■ **PROVIDED PASSAGE**
************
Arrival City_ How the Largest Migration in History Is Reshaping Our World - Doug Saunders [101]
At the very end of Tehran, just beyond the city’s municipal limits, where buildings and sand melt into one another, a cluster of perhaps 200 haphazardly built houses is carved into a seemingly arbitrary patch of desert, separated from anything else by patches of wasteland, around a small mud dome. It would be easy to mistake the dome for a natural formation, were it not for the flag and the muezzin’s loudspeaker at the top, which reveal it to be a Persian shrine, this one built 800 years ago in honor of the prophet known elsewhere as Jesus Christ. The shrine, Emamzadeh ‘Isa, has given this settlement its name.
Fifteen years earlier, the mud dome had been the only feature on the landscape. Then, in the 1990s, one or two houses appeared. At the beginning of the twenty-first century, streets and electricity arrived: The man who owned the land had persuaded a local official to allow, or at least to ignore, his subdivision of the land. These houses at first were crude constructions of handmade bricks, with water tanks on top, but some owners have slowly added wrought-iron gates and stucco or even marble cladding. Gas, electricity, and water lines are connected, though water is still delivered by truck. Satellite dishes proliferate.
************
■ **REQUIRED WORK**
**1)** Can you return the part of the Tehran settlement passage starting with "Arrival City_ How" and going on through "settlement its name.", copied word for word?
**2)** Answer these about the Tehran settlement passage:
(a) How long ago was the shrine built?
(b) In what decade did the first houses appear?
(c) How is water still delivered?

■ **SUPPLIED DATA**
************
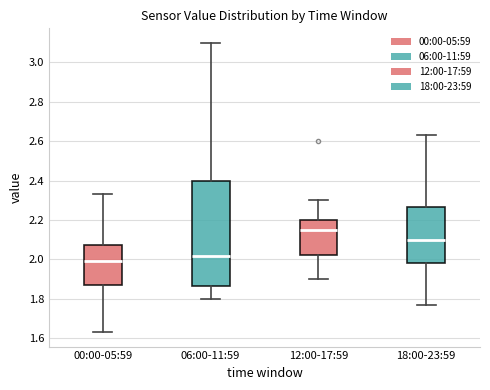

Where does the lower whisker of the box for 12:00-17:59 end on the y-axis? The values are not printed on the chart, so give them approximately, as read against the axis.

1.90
************
■ **EXPECTED OUTPUTS**
**1)**
Arrival City_ How the Largest Migration in History Is Reshaping Our World - Doug Saunders [101]
At the very end of Tehran, just beyond the city’s municipal limits, where buildings and sand melt into one another, a cluster of perhaps 200 haphazardly built houses is carved into a seemingly arbitrary patch of desert, separated from anything else by patches of wasteland, around a small mud dome. It would be easy to mistake the dome for a natural formation, were it not for the flag and the muezzin’s loudspeaker at the top, which reveal it to be a Persian shrine, this one built 800 years ago in honor of the prophet known elsewhere as Jesus Christ. The shrine, Emamzadeh ‘Isa, has given this settlement its name.

**2)**
(a) 800 years ago
(b) The 1990s
(c) By truck